[Opening DATASET RECORDS section]

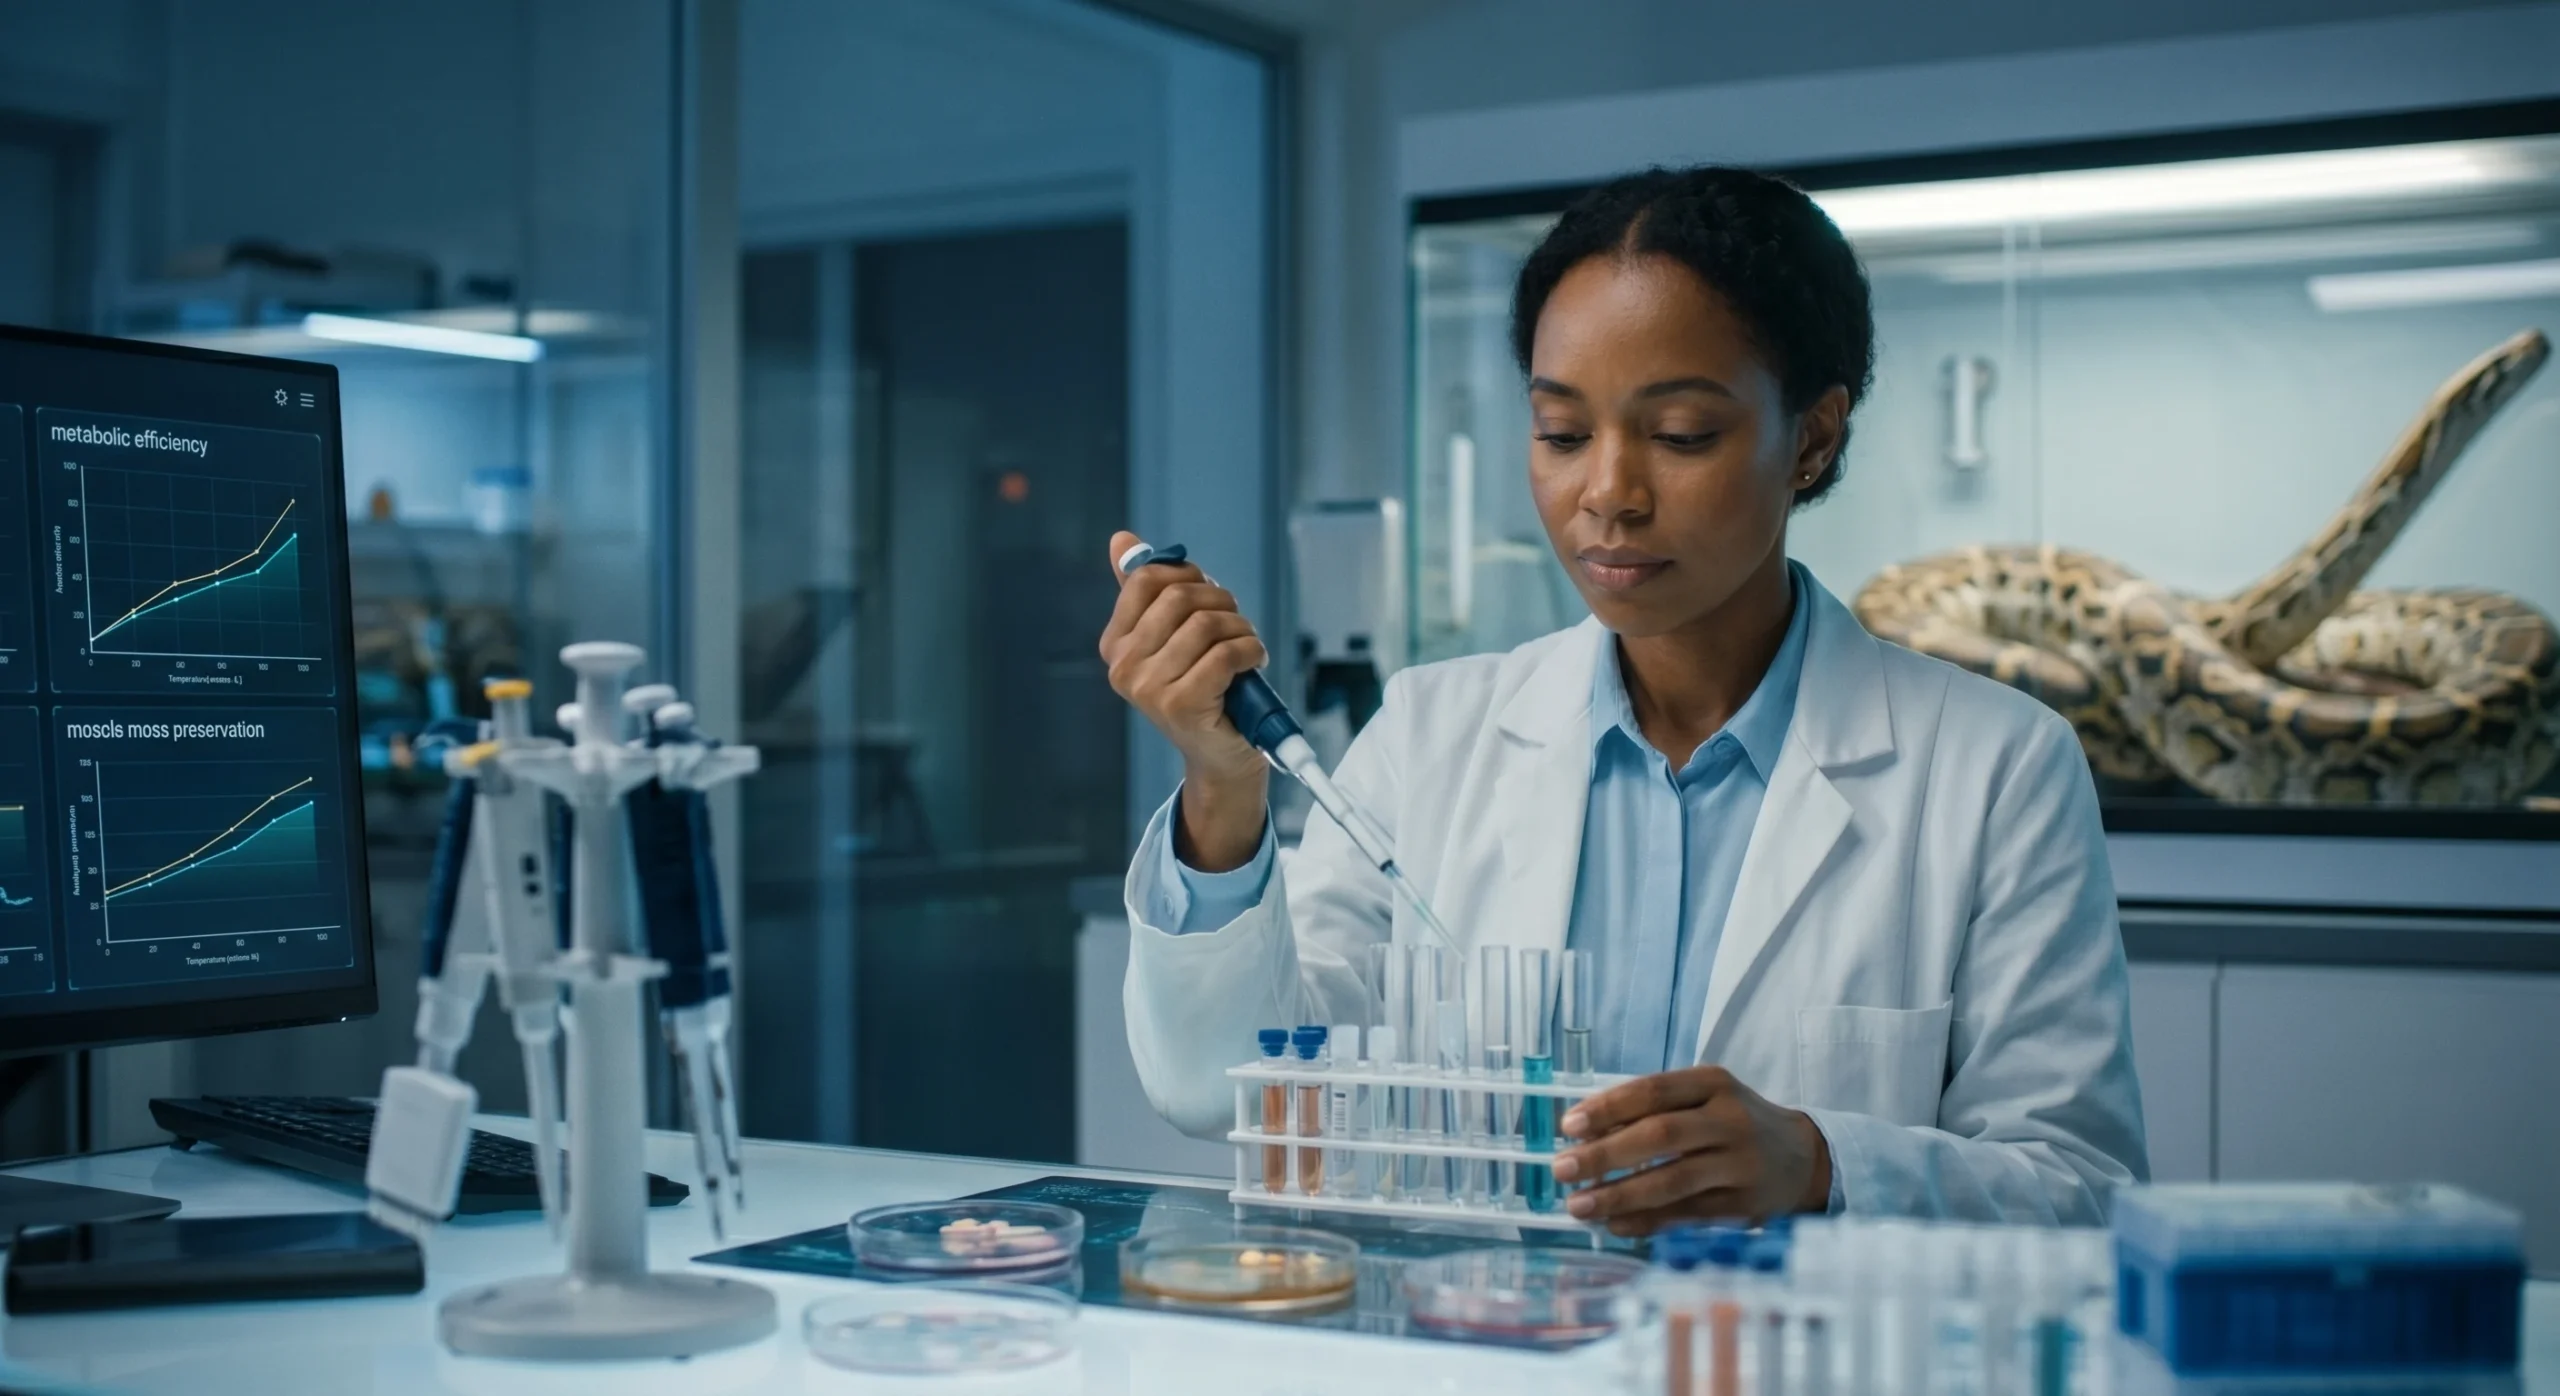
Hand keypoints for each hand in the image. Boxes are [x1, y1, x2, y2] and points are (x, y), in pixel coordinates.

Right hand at [1099, 530, 1269, 870]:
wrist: (1221, 753)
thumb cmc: (1203, 687)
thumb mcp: (1173, 634)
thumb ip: (1147, 589)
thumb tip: (1121, 539)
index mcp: (1115, 643)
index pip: (1147, 579)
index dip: (1188, 576)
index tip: (1207, 594)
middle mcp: (1123, 666)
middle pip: (1180, 598)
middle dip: (1220, 601)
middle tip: (1234, 622)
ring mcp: (1148, 689)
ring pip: (1205, 624)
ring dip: (1240, 629)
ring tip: (1245, 646)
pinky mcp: (1180, 704)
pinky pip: (1223, 654)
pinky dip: (1248, 651)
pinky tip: (1250, 664)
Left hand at [1550, 1066, 1830, 1235]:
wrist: (1803, 1159)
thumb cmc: (1734, 1124)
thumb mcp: (1704, 1099)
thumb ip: (1653, 1109)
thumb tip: (1585, 1135)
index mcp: (1714, 1083)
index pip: (1653, 1090)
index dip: (1607, 1107)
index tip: (1568, 1126)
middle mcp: (1730, 1120)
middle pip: (1660, 1135)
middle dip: (1605, 1154)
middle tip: (1561, 1169)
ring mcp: (1740, 1164)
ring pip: (1672, 1181)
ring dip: (1619, 1196)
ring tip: (1579, 1205)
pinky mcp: (1744, 1206)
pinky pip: (1685, 1215)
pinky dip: (1645, 1221)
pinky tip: (1613, 1224)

[Closing DATASET RECORDS section]

- [AIM OF THE TASK]:
A single number is asked for: how many lines in the entries above hold the string "thumb".

- [RESPONSE TO THIS EXERCISE]:
8